Музей придерживался заимствованного из Неаполя освященного веками новогоднего обычая. Неаполитанцы весь год копят надоевшую или вышедшую из употребления мебель и утварь, а в Новый год, бурно веселясь, выбрасывают рухлядь из окон, так что, проходя по улице, лучше поостеречься падающей из окон мебели.
Вечно терзаемый проблемой хранилищ, музей прибегал к вышеописанному обычаю в первый день Опс. Всякий хлам, занимавший высокоценное место, сочтенный недостойным или оказавшийся непродажным (за пристойную цену), выбрасывался из окон верхнего этажа.
Вниз летели картины, эстампы, гравюры, плакаты, статуи, безделушки и редкости, пустые рамы, части доспехов, старинные костюмы, папирусы, причудливые музыкальные инструменты, мумии кошек, обшарпанные пистоли, прохудившаяся оловянная посуда.

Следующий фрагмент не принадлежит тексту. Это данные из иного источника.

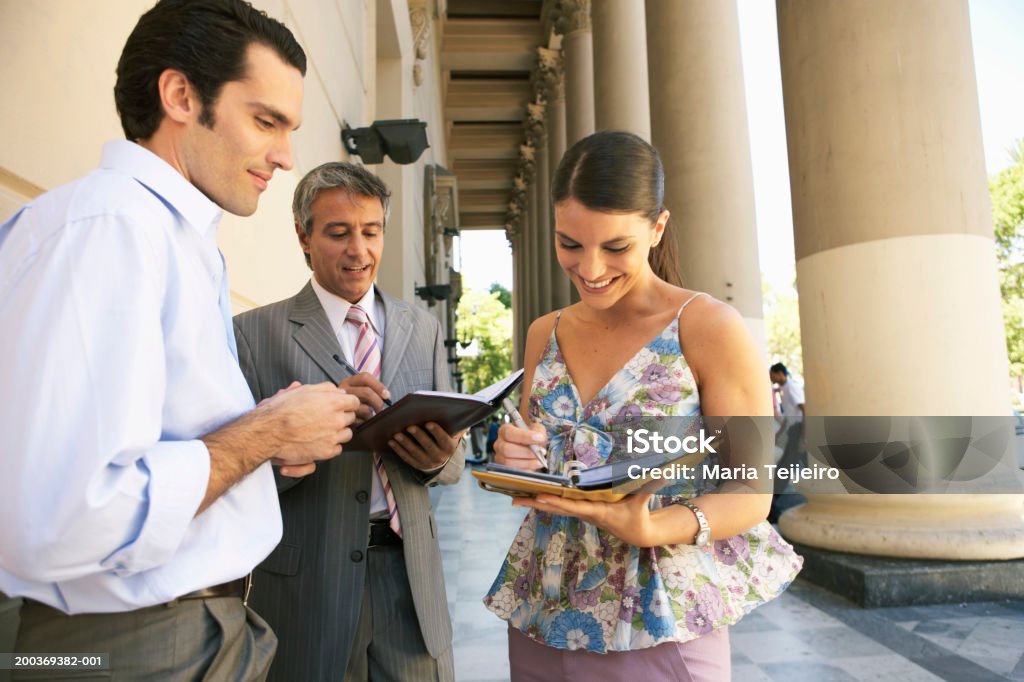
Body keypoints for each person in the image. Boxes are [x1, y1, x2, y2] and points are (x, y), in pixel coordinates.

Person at [0, 1, 363, 679]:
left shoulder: (165, 235)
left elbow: (147, 448)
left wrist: (267, 441)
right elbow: (63, 518)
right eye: (266, 121)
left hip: (181, 631)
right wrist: (264, 433)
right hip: (127, 647)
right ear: (180, 96)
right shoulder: (110, 231)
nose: (285, 156)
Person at [484, 131, 803, 680]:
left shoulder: (707, 327)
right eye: (569, 244)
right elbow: (538, 457)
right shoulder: (544, 332)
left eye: (615, 247)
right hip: (541, 601)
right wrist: (514, 455)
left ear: (656, 228)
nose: (589, 268)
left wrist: (651, 529)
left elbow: (751, 492)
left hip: (656, 608)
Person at [233, 162, 465, 681]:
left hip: (410, 585)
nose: (358, 250)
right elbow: (233, 471)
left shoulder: (422, 329)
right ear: (304, 238)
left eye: (371, 232)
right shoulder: (252, 334)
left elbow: (455, 465)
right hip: (304, 584)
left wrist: (441, 457)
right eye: (338, 233)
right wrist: (306, 433)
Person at [769, 362, 807, 521]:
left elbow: (804, 410)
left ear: (780, 373)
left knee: (785, 466)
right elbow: (789, 413)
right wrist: (780, 431)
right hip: (793, 430)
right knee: (790, 465)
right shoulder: (784, 389)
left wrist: (804, 437)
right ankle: (773, 504)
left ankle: (773, 506)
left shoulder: (792, 387)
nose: (770, 377)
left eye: (772, 374)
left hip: (799, 430)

В окнах веселились до упаду, глядя на осатаневшую толпу, где каждый задарма пытался ухватить все подряд, что падало из окон, и Гретхен понимала, что удовольствие сотрудников музея только частично объяснялось радостью освобождения музея от завалов хламья. Она все еще околачивалась по краю толпы, когда в нее неожиданно врезался мощный человеческий снаряд.
— Извините. Опс благослови, — пробормотала она, отодвигаясь.
— Опс благослови, — отозвался чистый воспитанный голос без малейшего следа принятой в неделю Опс вульгарности.
Гретхен с любопытством обернулась — перед ней была Царица Пчел, Уинифрид Эшли.
— Реджина!
— Как, ЧК? Неужели это в самом деле вы, душенька? Как неожиданно и как мило! Что вы здесь делаете? Держитесь за землю, чтобы повезло?
— Да нет, Реджина. Я хотела извиниться и расплатиться с музеем за беспорядки, которые я у них вчера учинила, но вижу, что сегодня это невозможно. А вы?
— Ах! Я надеюсь заполучить один неведомый никому клад.
— А мне можете сказать?
— Ну разумеется, моя милая, вы же все-таки одна из нас. — Реджина понизила голос — У них в углу пылится механическое пианино. Каждый год я надеюсь, что оно им уже надоело и они его выбросят.
— Но в вашей изумительной коммунистической квартире уже есть одно, Реджина!
— Да, ЧК, и я не стремлюсь завладеть той рухлядью, что стоит в музее. Мне нужно то, что внутри их пианолы. Об этом известно только мне — первый восковой валик с «Интернационалом» Потье и Дегейтера, 1871 года издания. Это стало бы жемчужиной моего декора! Только послушайте! — Реджина запела так же мелодично, как и говорила: — «Вставай, проклятьем заклейменный!..» — и оборвала пение смешком. — Наверное, это пустая мечта, но все равно я трогаю землю на счастье. Мы увидим вас сегодня в нашей компании, не так ли, милочка ЧК? Изю-юмительная Опс-вечеринка для развлечения наших мужчин. Опс благослови.